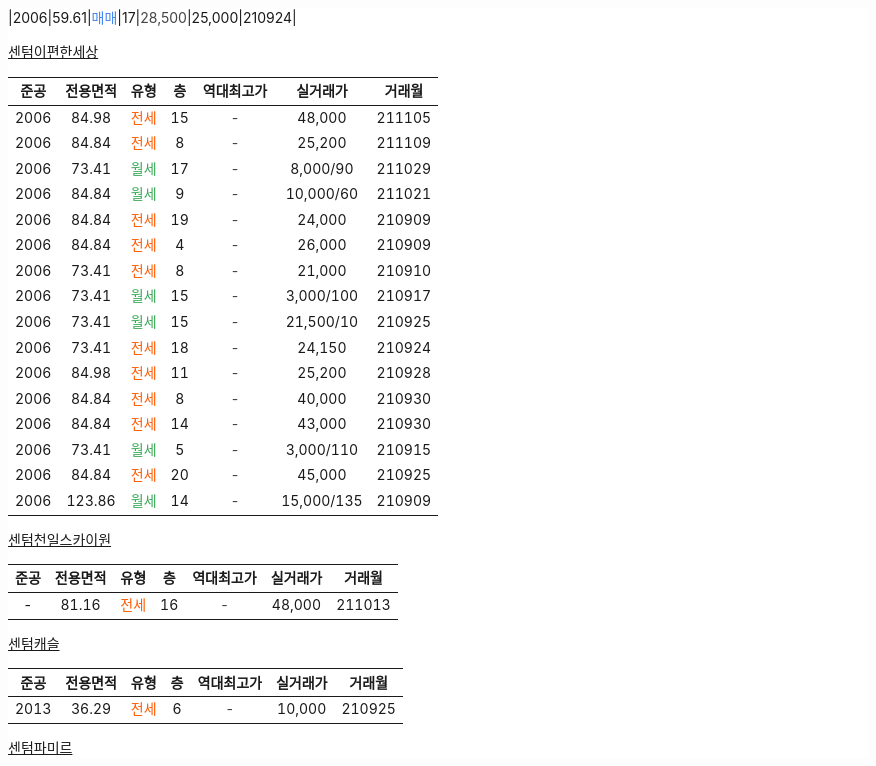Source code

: |2006|59.61|<span style="color:#4285f3">매매</span>|17|<span style="color:#444444">28,500</span>|25,000|210924|

[센텀이편한세상](https://search.naver.com/search.naver?query=%EB%B6%80%EC%82%B0%EA%B4%91%EC%97%AD%EC%8B%9C+%ED%95%B4%EC%9A%B4%EB%8C%80%EA%B5%AC+%EC%9E%AC%EC%86%A1%EB%8F%99+%EC%84%BC%ED%85%80%EC%9D%B4%ED%8E%B8%ED%95%9C%EC%84%B8%EC%83%81)

|준공|전용면적|유형|층|역대최고가|실거래가|거래월|
|:---:|:---:|:---:|:---:|:---:|:---:|:---:|
|2006|84.98|<span style="color:#ff5a00">전세</span>|15|<span style="color:#444444">-</span>|48,000|211105|
|2006|84.84|<span style="color:#ff5a00">전세</span>|8|<span style="color:#444444">-</span>|25,200|211109|
|2006|73.41|<span style="color:#34a853">월세</span>|17|<span style="color:#444444">-</span>|8,000/90|211029|
|2006|84.84|<span style="color:#34a853">월세</span>|9|<span style="color:#444444">-</span>|10,000/60|211021|
|2006|84.84|<span style="color:#ff5a00">전세</span>|19|<span style="color:#444444">-</span>|24,000|210909|
|2006|84.84|<span style="color:#ff5a00">전세</span>|4|<span style="color:#444444">-</span>|26,000|210909|
|2006|73.41|<span style="color:#ff5a00">전세</span>|8|<span style="color:#444444">-</span>|21,000|210910|
|2006|73.41|<span style="color:#34a853">월세</span>|15|<span style="color:#444444">-</span>|3,000/100|210917|
|2006|73.41|<span style="color:#34a853">월세</span>|15|<span style="color:#444444">-</span>|21,500/10|210925|
|2006|73.41|<span style="color:#ff5a00">전세</span>|18|<span style="color:#444444">-</span>|24,150|210924|
|2006|84.98|<span style="color:#ff5a00">전세</span>|11|<span style="color:#444444">-</span>|25,200|210928|
|2006|84.84|<span style="color:#ff5a00">전세</span>|8|<span style="color:#444444">-</span>|40,000|210930|
|2006|84.84|<span style="color:#ff5a00">전세</span>|14|<span style="color:#444444">-</span>|43,000|210930|
|2006|73.41|<span style="color:#34a853">월세</span>|5|<span style="color:#444444">-</span>|3,000/110|210915|
|2006|84.84|<span style="color:#ff5a00">전세</span>|20|<span style="color:#444444">-</span>|45,000|210925|
|2006|123.86|<span style="color:#34a853">월세</span>|14|<span style="color:#444444">-</span>|15,000/135|210909|

[센텀천일스카이원](https://search.naver.com/search.naver?query=%EB%B6%80%EC%82%B0%EA%B4%91%EC%97%AD%EC%8B%9C+%ED%95%B4%EC%9A%B4%EB%8C%80%EA%B5%AC+%EC%9E%AC%EC%86%A1%EB%8F%99+%EC%84%BC%ED%85%80%EC%B2%9C%EC%9D%BC%EC%8A%A4%EC%B9%B4%EC%9D%B4%EC%9B%90)

|준공|전용면적|유형|층|역대최고가|실거래가|거래월|
|:---:|:---:|:---:|:---:|:---:|:---:|:---:|
|-|81.16|<span style="color:#ff5a00">전세</span>|16|<span style="color:#444444">-</span>|48,000|211013|

[센텀캐슬](https://search.naver.com/search.naver?query=%EB%B6%80%EC%82%B0%EA%B4%91%EC%97%AD%EC%8B%9C+%ED%95%B4%EC%9A%B4%EB%8C%80%EA%B5%AC+%EC%9E%AC%EC%86%A1%EB%8F%99+%EC%84%BC%ED%85%80%EC%BA%90%EC%8A%AC)

|준공|전용면적|유형|층|역대최고가|실거래가|거래월|
|:---:|:---:|:---:|:---:|:---:|:---:|:---:|
|2013|36.29|<span style="color:#ff5a00">전세</span>|6|<span style="color:#444444">-</span>|10,000|210925|

[센텀파미르](https://search.naver.com/search.naver?query=%EB%B6%80%EC%82%B0%EA%B4%91%EC%97%AD%EC%8B%9C+%ED%95%B4%EC%9A%B4%EB%8C%80%EA%B5%AC+%EC%9E%AC%EC%86%A1%EB%8F%99+%EC%84%BC%ED%85%80%ED%8C%8C%EB%AF%B8%EB%A5%B4)
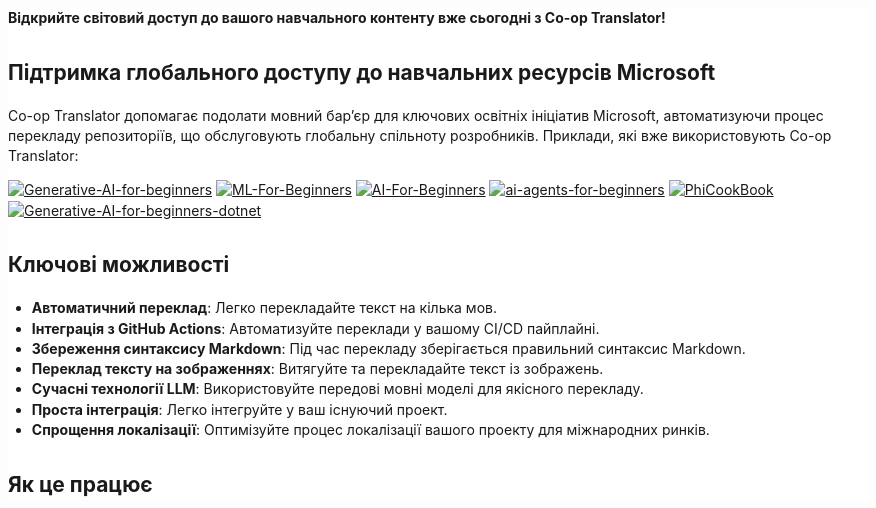 **Відкрийте світовий доступ до вашого навчального контенту вже сьогодні з Co-op Translator!**

## Підтримка глобального доступу до навчальних ресурсів Microsoft

Co-op Translator допомагає подолати мовний бар’єр для ключових освітніх ініціатив Microsoft, автоматизуючи процес перекладу репозиторіїв, що обслуговують глобальну спільноту розробників. Приклади, які вже використовують Co-op Translator:

[![Generative-AI-for-beginners](https://github-readme-stats.vercel.app/api/pin/?username=microsoft&repo=Generative-AI-for-beginners&bg_color=ffffff&title_color=0078D4&text_color=333333&border_color=c0d8f0&border_radius=10)](https://github.com/microsoft/Generative-AI-for-beginners)
[![ML-For-Beginners](https://github-readme-stats.vercel.app/api/pin/?username=microsoft&repo=ML-For-Beginners&bg_color=ffffff&title_color=0078D4&text_color=333333&border_color=c0d8f0&border_radius=10)](https://github.com/microsoft/ML-For-Beginners)
[![AI-For-Beginners](https://github-readme-stats.vercel.app/api/pin/?username=microsoft&repo=AI-For-Beginners&bg_color=ffffff&title_color=0078D4&text_color=333333&border_color=c0d8f0&border_radius=10)](https://github.com/microsoft/AI-For-Beginners)
[![ai-agents-for-beginners](https://github-readme-stats.vercel.app/api/pin/?username=microsoft&repo=ai-agents-for-beginners&bg_color=ffffff&title_color=0078D4&text_color=333333&border_color=c0d8f0&border_radius=10)](https://github.com/microsoft/ai-agents-for-beginners)
[![PhiCookBook](https://github-readme-stats.vercel.app/api/pin/?username=microsoft&repo=PhiCookBook&bg_color=ffffff&title_color=0078D4&text_color=333333&border_color=c0d8f0&border_radius=10)](https://github.com/microsoft/PhiCookBook)
[![Generative-AI-for-beginners-dotnet](https://github-readme-stats.vercel.app/api/pin/?username=microsoft&repo=Generative-AI-for-beginners-dotnet&bg_color=ffffff&title_color=0078D4&text_color=333333&border_color=c0d8f0&border_radius=10)](https://github.com/microsoft/Generative-AI-for-beginners-dotnet)

## Ключові можливості

- **Автоматичний переклад**: Легко перекладайте текст на кілька мов.
- **Інтеграція з GitHub Actions**: Автоматизуйте переклади у вашому CI/CD пайплайні.
- **Збереження синтаксису Markdown**: Під час перекладу зберігається правильний синтаксис Markdown.
- **Переклад тексту на зображеннях**: Витягуйте та перекладайте текст із зображень.
- **Сучасні технології LLM**: Використовуйте передові мовні моделі для якісного перекладу.
- **Проста інтеграція**: Легко інтегруйте у ваш існуючий проект.
- **Спрощення локалізації**: Оптимізуйте процес локалізації вашого проекту для міжнародних ринків.

## Як це працює
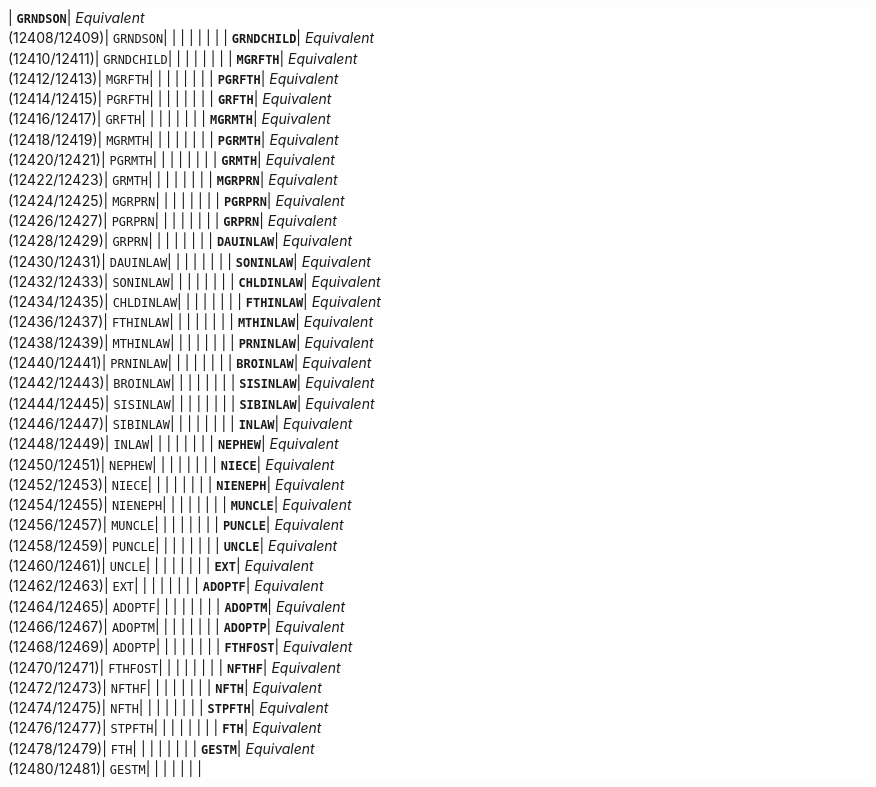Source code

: | **`GRNDSON`**| _Equivalent_ <br/>(12408/12409)| `GRNDSON`| | | | | | | 
| **`GRNDCHILD`**| _Equivalent_ <br/>(12410/12411)| `GRNDCHILD`| | | | | | | 
| **`MGRFTH`**| _Equivalent_ <br/>(12412/12413)| `MGRFTH`| | | | | | | 
| **`PGRFTH`**| _Equivalent_ <br/>(12414/12415)| `PGRFTH`| | | | | | | 
| **`GRFTH`**| _Equivalent_ <br/>(12416/12417)| `GRFTH`| | | | | | | 
| **`MGRMTH`**| _Equivalent_ <br/>(12418/12419)| `MGRMTH`| | | | | | | 
| **`PGRMTH`**| _Equivalent_ <br/>(12420/12421)| `PGRMTH`| | | | | | | 
| **`GRMTH`**| _Equivalent_ <br/>(12422/12423)| `GRMTH`| | | | | | | 
| **`MGRPRN`**| _Equivalent_ <br/>(12424/12425)| `MGRPRN`| | | | | | | 
| **`PGRPRN`**| _Equivalent_ <br/>(12426/12427)| `PGRPRN`| | | | | | | 
| **`GRPRN`**| _Equivalent_ <br/>(12428/12429)| `GRPRN`| | | | | | | 
| **`DAUINLAW`**| _Equivalent_ <br/>(12430/12431)| `DAUINLAW`| | | | | | | 
| **`SONINLAW`**| _Equivalent_ <br/>(12432/12433)| `SONINLAW`| | | | | | | 
| **`CHLDINLAW`**| _Equivalent_ <br/>(12434/12435)| `CHLDINLAW`| | | | | | | 
| **`FTHINLAW`**| _Equivalent_ <br/>(12436/12437)| `FTHINLAW`| | | | | | | 
| **`MTHINLAW`**| _Equivalent_ <br/>(12438/12439)| `MTHINLAW`| | | | | | | 
| **`PRNINLAW`**| _Equivalent_ <br/>(12440/12441)| `PRNINLAW`| | | | | | | 
| **`BROINLAW`**| _Equivalent_ <br/>(12442/12443)| `BROINLAW`| | | | | | | 
| **`SISINLAW`**| _Equivalent_ <br/>(12444/12445)| `SISINLAW`| | | | | | | 
| **`SIBINLAW`**| _Equivalent_ <br/>(12446/12447)| `SIBINLAW`| | | | | | | 
| **`INLAW`**| _Equivalent_ <br/>(12448/12449)| `INLAW`| | | | | | | 
| **`NEPHEW`**| _Equivalent_ <br/>(12450/12451)| `NEPHEW`| | | | | | | 
| **`NIECE`**| _Equivalent_ <br/>(12452/12453)| `NIECE`| | | | | | | 
| **`NIENEPH`**| _Equivalent_ <br/>(12454/12455)| `NIENEPH`| | | | | | | 
| **`MUNCLE`**| _Equivalent_ <br/>(12456/12457)| `MUNCLE`| | | | | | | 
| **`PUNCLE`**| _Equivalent_ <br/>(12458/12459)| `PUNCLE`| | | | | | | 
| **`UNCLE`**| _Equivalent_ <br/>(12460/12461)| `UNCLE`| | | | | | | 
| **`EXT`**| _Equivalent_ <br/>(12462/12463)| `EXT`| | | | | | | 
| **`ADOPTF`**| _Equivalent_ <br/>(12464/12465)| `ADOPTF`| | | | | | | 
| **`ADOPTM`**| _Equivalent_ <br/>(12466/12467)| `ADOPTM`| | | | | | | 
| **`ADOPTP`**| _Equivalent_ <br/>(12468/12469)| `ADOPTP`| | | | | | | 
| **`FTHFOST`**| _Equivalent_ <br/>(12470/12471)| `FTHFOST`| | | | | | | 
| **`NFTHF`**| _Equivalent_ <br/>(12472/12473)| `NFTHF`| | | | | | | 
| **`NFTH`**| _Equivalent_ <br/>(12474/12475)| `NFTH`| | | | | | | 
| **`STPFTH`**| _Equivalent_ <br/>(12476/12477)| `STPFTH`| | | | | | | 
| **`FTH`**| _Equivalent_ <br/>(12478/12479)| `FTH`| | | | | | | 
| **`GESTM`**| _Equivalent_ <br/>(12480/12481)| `GESTM`| | | | | | | 
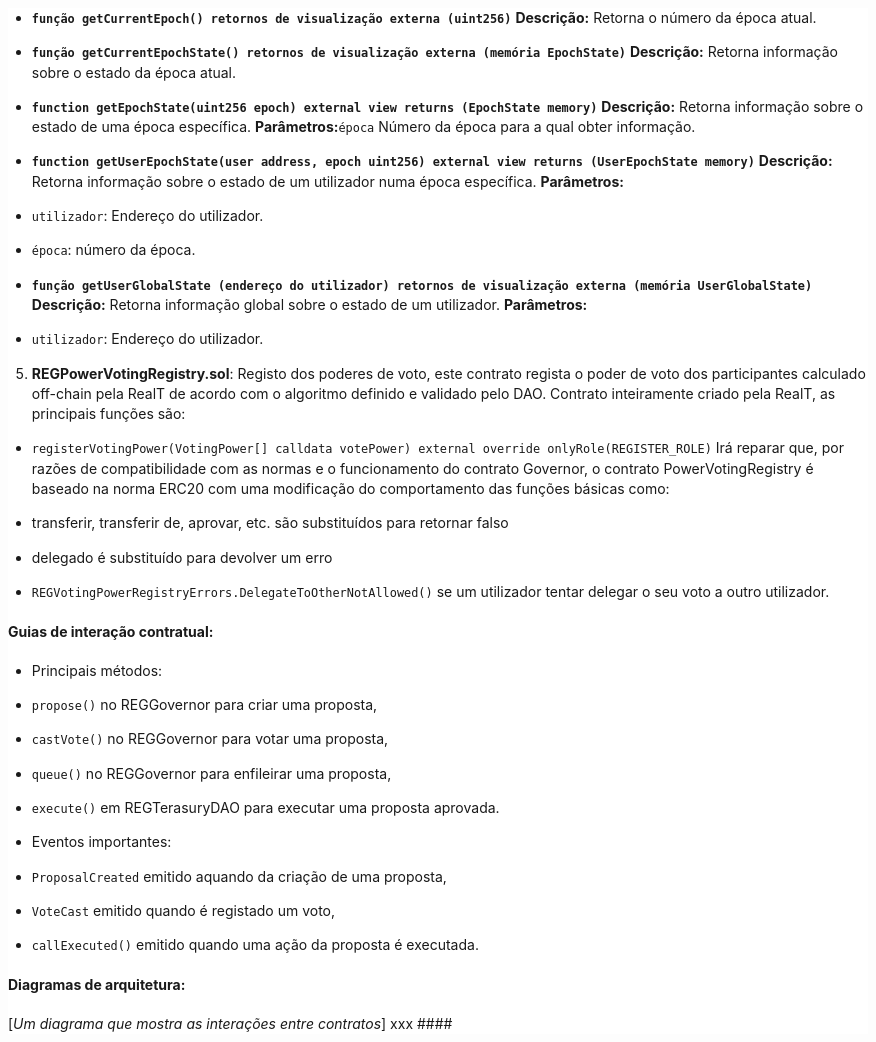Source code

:  - **`função getCurrentEpoch() retornos de visualização externa (uint256)`**
 **Descrição:** Retorna o número da época atual.

 - **`função getCurrentEpochState() retornos de visualização externa (memória EpochState)`**
 **Descrição:** Retorna informação sobre o estado da época atual.

 - **`function getEpochState(uint256 epoch) external view returns (EpochState memory)`**
 **Descrição:** Retorna informação sobre o estado de uma época específica.
 **Parâmetros:**`época` Número da época para a qual obter informação.

 - **`function getUserEpochState(user address, epoch uint256) external view returns (UserEpochState memory)`**
  **Descrição:** Retorna informação sobre o estado de um utilizador numa época específica.
 **Parâmetros:**
  - `utilizador`: Endereço do utilizador.
  - `época`: número da época.

 - **`função getUserGlobalState (endereço do utilizador) retornos de visualização externa (memória UserGlobalState)`**
 **Descrição:** Retorna informação global sobre o estado de um utilizador.
 **Parâmetros:**
  - `utilizador`: Endereço do utilizador.
 
5. **REGPowerVotingRegistry.sol**: Registo dos poderes de voto, este contrato regista o poder de voto dos participantes calculado off-chain pela RealT de acordo com o algoritmo definido e validado pelo DAO.
Contrato inteiramente criado pela RealT, as principais funções são:
  - `registerVotingPower(VotingPower[] calldata votePower) external override onlyRole(REGISTER_ROLE)` Irá reparar que, por razões de compatibilidade com as normas e o funcionamento do contrato Governor, o contrato PowerVotingRegistry é baseado na norma ERC20 com uma modificação do comportamento das funções básicas como:

  - transferir, transferir de, aprovar, etc. são substituídos para retornar falso
  - delegado é substituído para devolver um erro

  - `REGVotingPowerRegistryErrors.DelegateToOtherNotAllowed()` se um utilizador tentar delegar o seu voto a outro utilizador.
 

#### Guias de interação contratual:

- Principais métodos:
 - `propose()` no REGGovernor para criar uma proposta,
 - `castVote()` no REGGovernor para votar uma proposta,
 - `queue()` no REGGovernor para enfileirar uma proposta,
 - `execute()` em REGTerasuryDAO para executar uma proposta aprovada.
 
- Eventos importantes:
 - `ProposalCreated` emitido aquando da criação de uma proposta,
 - `VoteCast` emitido quando é registado um voto,
 - `callExecuted()` emitido quando uma ação da proposta é executada.
 

#### Diagramas de arquitetura:

\[*Um diagrama que mostra as interações entre contratos*\]
xxx ####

▶ _任务说明_
返回上面条目中所有包含字符串“Descrição”的行，匹配时区分大小写。

▶ _答案如下_
 **Descrição:** Retorna o número da época atual.
 **Descrição:** Retorna informação sobre o estado da época atual.
 **Descrição:** Retorna informação sobre o estado de uma época específica.
  **Descrição:** Retorna informação sobre o estado de um utilizador numa época específica.
 **Descrição:** Retorna informação global sobre o estado de um utilizador.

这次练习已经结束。